В самом деле, агония умирающего напоминает родовые схватки; прохождение плода по родовым путям подобно прохождению души через черный тоннель; созерцание душой покинутого ею тела напоминает младенца возле тела матери. Наконец, пришедшую в иной мир душу встречают те же сияющие лица, которые встречали ее некогда при рождении: те же родители, бабушки, тетушки и т.д.
Но что тогда в ряду этих подобий может значить старость? Почему человек в этот период не только не развивается, как развивается плод, но, напротив, сморщивается и отмирает? Не разрушает ли старость весь этот образный ряд? Не работает ли она на обратную идею, на идею вечного небытия? Если земная жизнь завершается распадом и страданиями, то что дает нам надежду на жизнь будущего века?
Каким образом эмбриологический процесс, предшествующий рождению человека во времени, может соответствовать процессам старения, предшествующим рождению человека в вечности? Чем ссохшийся и сморщенный старик может напомнить свежий готовый к долгому развитию плод? Разве старение, этот зловещий процесс, не говорит об обратном — о вечности смерти? О ее торжестве самой по себе? О том, что физическая смерть прообразует смерть абсолютную? Разве старость не несет в себе черты смерти, просматривающиеся в облике человека? Разве старость — это не черная метка природы, не «политкорректная» версия классической черной метки — черепа с костями?
Все станет на свои места, когда мы осознаем, что и рождение связано с «болезнью», связано со страданием («в муках будешь рожать детей»). В этом смысле схваткам роженицы можно уподобить уже сам многолетний процесс старения, а не только краткосрочную агонию перед смертью. Более того, многие замечают, что новорожденные имеют сморщенные старческие лица.
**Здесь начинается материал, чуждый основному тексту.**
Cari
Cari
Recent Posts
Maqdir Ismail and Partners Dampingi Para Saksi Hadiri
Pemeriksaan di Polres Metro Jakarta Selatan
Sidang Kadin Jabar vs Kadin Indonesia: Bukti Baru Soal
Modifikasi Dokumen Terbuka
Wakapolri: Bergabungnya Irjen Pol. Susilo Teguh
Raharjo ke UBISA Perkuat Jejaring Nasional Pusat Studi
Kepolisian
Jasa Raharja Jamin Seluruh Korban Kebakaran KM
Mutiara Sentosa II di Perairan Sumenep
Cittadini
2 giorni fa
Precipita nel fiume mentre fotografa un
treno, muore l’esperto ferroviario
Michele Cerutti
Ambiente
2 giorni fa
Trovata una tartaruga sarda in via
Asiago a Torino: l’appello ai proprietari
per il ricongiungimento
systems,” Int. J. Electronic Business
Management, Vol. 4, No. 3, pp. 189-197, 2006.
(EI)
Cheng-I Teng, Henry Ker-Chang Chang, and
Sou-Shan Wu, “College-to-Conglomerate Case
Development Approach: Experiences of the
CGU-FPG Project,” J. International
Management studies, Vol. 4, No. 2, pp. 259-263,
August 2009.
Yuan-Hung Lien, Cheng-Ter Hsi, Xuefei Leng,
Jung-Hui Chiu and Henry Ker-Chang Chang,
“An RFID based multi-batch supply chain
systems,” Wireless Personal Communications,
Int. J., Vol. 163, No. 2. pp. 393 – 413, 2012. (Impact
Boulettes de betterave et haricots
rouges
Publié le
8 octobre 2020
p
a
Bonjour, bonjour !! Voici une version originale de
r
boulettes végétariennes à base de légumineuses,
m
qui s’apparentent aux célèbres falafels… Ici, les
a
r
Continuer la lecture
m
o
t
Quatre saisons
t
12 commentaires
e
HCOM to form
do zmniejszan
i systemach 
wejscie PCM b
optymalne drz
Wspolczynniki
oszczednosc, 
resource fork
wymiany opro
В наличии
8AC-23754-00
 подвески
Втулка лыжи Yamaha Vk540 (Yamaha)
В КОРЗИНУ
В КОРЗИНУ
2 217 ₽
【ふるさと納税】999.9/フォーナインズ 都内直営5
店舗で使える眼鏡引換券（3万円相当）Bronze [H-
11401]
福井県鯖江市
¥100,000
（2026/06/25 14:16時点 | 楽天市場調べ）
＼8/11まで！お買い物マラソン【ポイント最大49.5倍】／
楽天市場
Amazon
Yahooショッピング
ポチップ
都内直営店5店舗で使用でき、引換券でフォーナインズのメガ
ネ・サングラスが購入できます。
Это сходство сохраняется всего несколько дней, но все же слишком явственно, чтобы в нем не усмотреть соответствующий знак.
Наконец, имеется еще одно подобие – размытость сроков: как плод жизнеспособен уже за два, даже за три месяца до рождения, так и старость — внешний признак того, что душа в целом завершила процесс своего становления, что ее потенциалы исчерпаны, что она некоторым образом решила задачу, поставленную рождением в этот мир, что она реализовала порученную ей миссию. Как жизнеспособный плод рождается после 7-9 месяцев беременности, так душа человека отходит после 70-90 лет своей земной жизни.